+++ Information +++
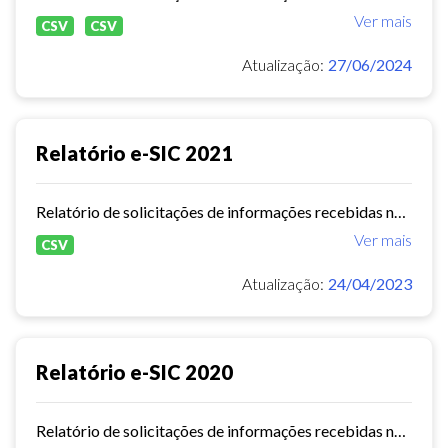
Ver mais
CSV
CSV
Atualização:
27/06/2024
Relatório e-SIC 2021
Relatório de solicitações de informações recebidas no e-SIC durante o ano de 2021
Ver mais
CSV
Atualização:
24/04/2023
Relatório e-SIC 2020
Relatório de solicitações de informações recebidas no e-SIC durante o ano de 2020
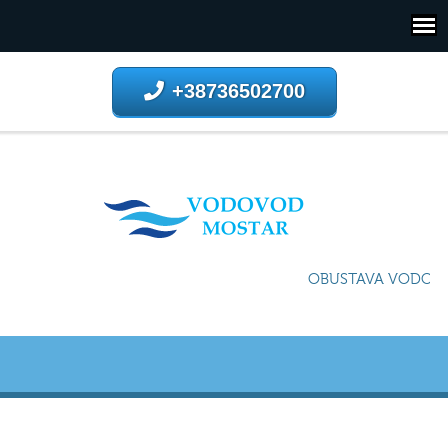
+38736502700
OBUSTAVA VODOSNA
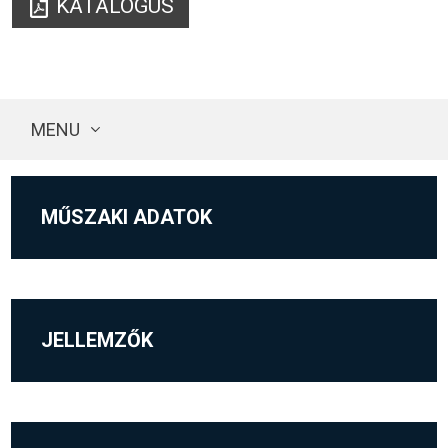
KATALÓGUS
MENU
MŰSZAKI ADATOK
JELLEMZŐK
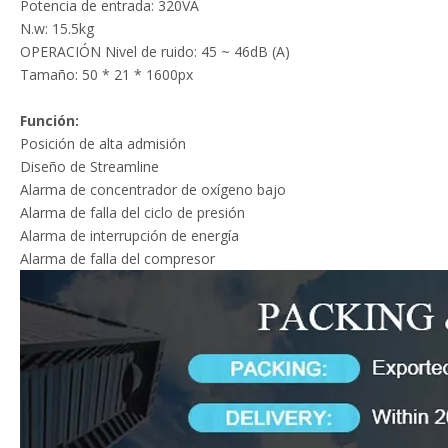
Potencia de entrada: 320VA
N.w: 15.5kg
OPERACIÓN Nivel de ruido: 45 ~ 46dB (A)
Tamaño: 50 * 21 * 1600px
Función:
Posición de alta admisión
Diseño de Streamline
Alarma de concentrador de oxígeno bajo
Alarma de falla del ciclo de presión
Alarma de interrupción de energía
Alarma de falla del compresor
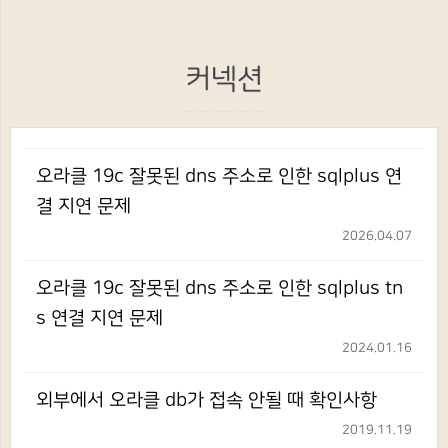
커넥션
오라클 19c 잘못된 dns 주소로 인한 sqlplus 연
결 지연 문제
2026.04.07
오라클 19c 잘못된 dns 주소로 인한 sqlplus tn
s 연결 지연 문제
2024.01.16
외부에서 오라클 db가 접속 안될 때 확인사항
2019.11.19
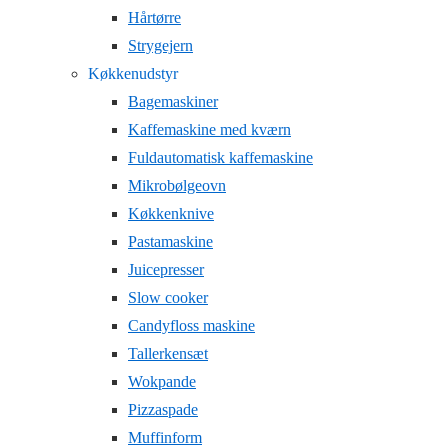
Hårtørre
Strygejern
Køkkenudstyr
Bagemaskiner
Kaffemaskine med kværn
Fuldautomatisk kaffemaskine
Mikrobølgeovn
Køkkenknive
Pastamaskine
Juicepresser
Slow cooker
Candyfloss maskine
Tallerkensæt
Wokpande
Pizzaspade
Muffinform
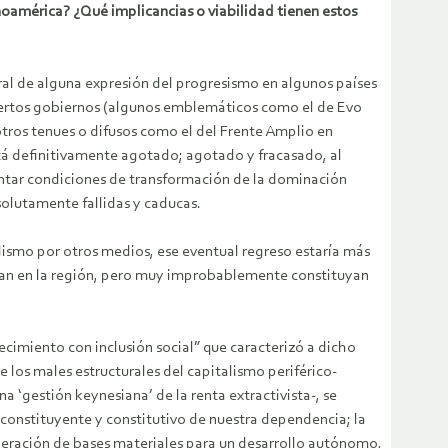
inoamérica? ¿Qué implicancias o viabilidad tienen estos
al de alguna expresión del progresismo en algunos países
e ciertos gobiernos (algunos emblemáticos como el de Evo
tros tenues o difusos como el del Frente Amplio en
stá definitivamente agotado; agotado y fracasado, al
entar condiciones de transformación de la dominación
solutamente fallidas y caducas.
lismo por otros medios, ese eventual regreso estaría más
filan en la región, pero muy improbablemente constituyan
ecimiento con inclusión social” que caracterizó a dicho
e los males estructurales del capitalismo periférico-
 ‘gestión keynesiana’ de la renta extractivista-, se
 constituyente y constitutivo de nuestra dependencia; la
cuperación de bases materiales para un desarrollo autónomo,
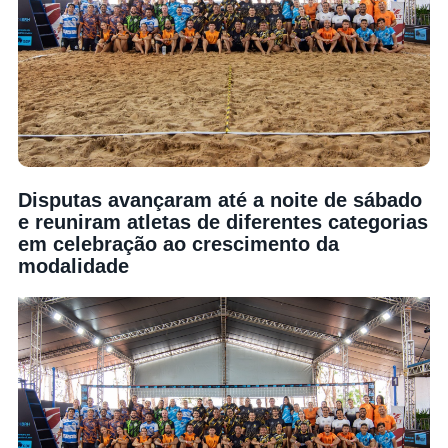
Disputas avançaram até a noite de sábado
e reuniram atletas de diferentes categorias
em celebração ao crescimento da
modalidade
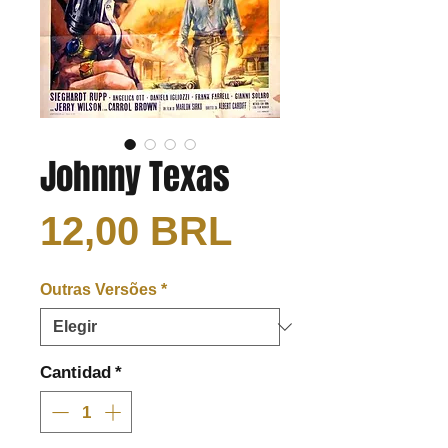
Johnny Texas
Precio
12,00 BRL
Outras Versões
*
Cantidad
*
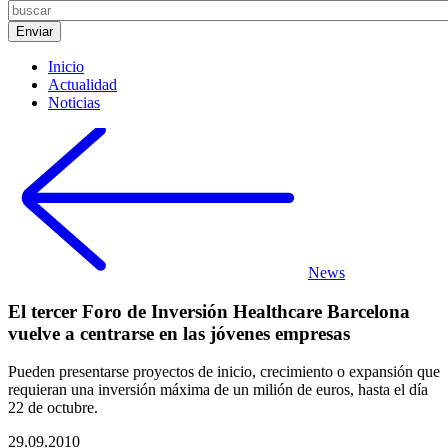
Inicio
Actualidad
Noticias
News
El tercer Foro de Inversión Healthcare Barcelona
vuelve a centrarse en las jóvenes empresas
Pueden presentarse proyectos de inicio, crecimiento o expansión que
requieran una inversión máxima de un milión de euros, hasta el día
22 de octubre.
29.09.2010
+++
+++ Information +++
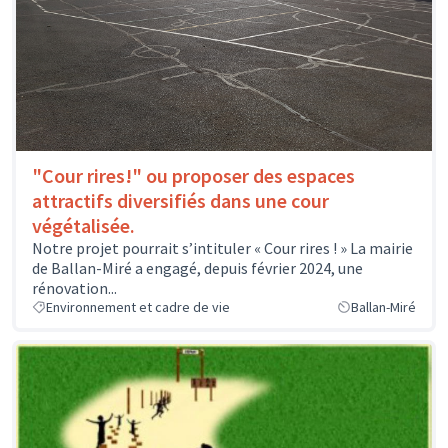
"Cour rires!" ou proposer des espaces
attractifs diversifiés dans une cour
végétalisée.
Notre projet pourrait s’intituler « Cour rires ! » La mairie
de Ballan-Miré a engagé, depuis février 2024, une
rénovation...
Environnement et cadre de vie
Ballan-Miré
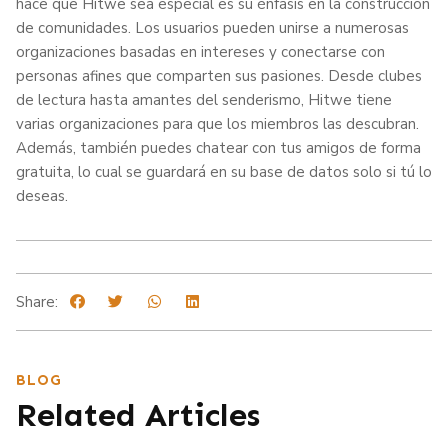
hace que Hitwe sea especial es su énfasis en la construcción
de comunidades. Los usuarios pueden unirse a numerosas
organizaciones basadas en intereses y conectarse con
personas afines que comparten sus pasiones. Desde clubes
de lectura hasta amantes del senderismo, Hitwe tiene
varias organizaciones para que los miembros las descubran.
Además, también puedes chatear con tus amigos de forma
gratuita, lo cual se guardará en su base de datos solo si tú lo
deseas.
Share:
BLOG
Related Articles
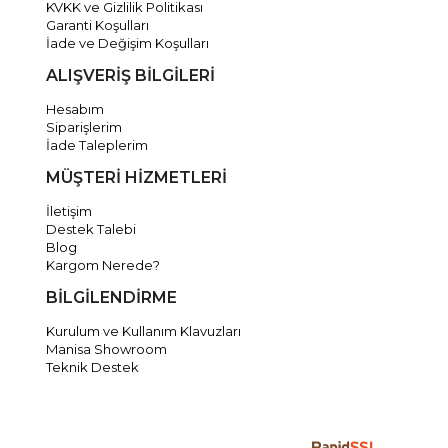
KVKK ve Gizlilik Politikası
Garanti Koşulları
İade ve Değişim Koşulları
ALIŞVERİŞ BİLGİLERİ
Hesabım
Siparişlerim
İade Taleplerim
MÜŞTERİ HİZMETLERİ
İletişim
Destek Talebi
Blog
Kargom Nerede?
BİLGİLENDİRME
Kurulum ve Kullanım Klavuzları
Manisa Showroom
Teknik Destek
+++
Looking over the records, find each line with the word "Relatório" and copy it.

**Exercise answer:**
Relatório e-SIC 2021
Relatório de solicitações de informações recebidas no e-SIC durante o ano de 2021
Relatório e-SIC 2020
Relatório de solicitações de informações recebidas no e-SIC durante o ano de 2020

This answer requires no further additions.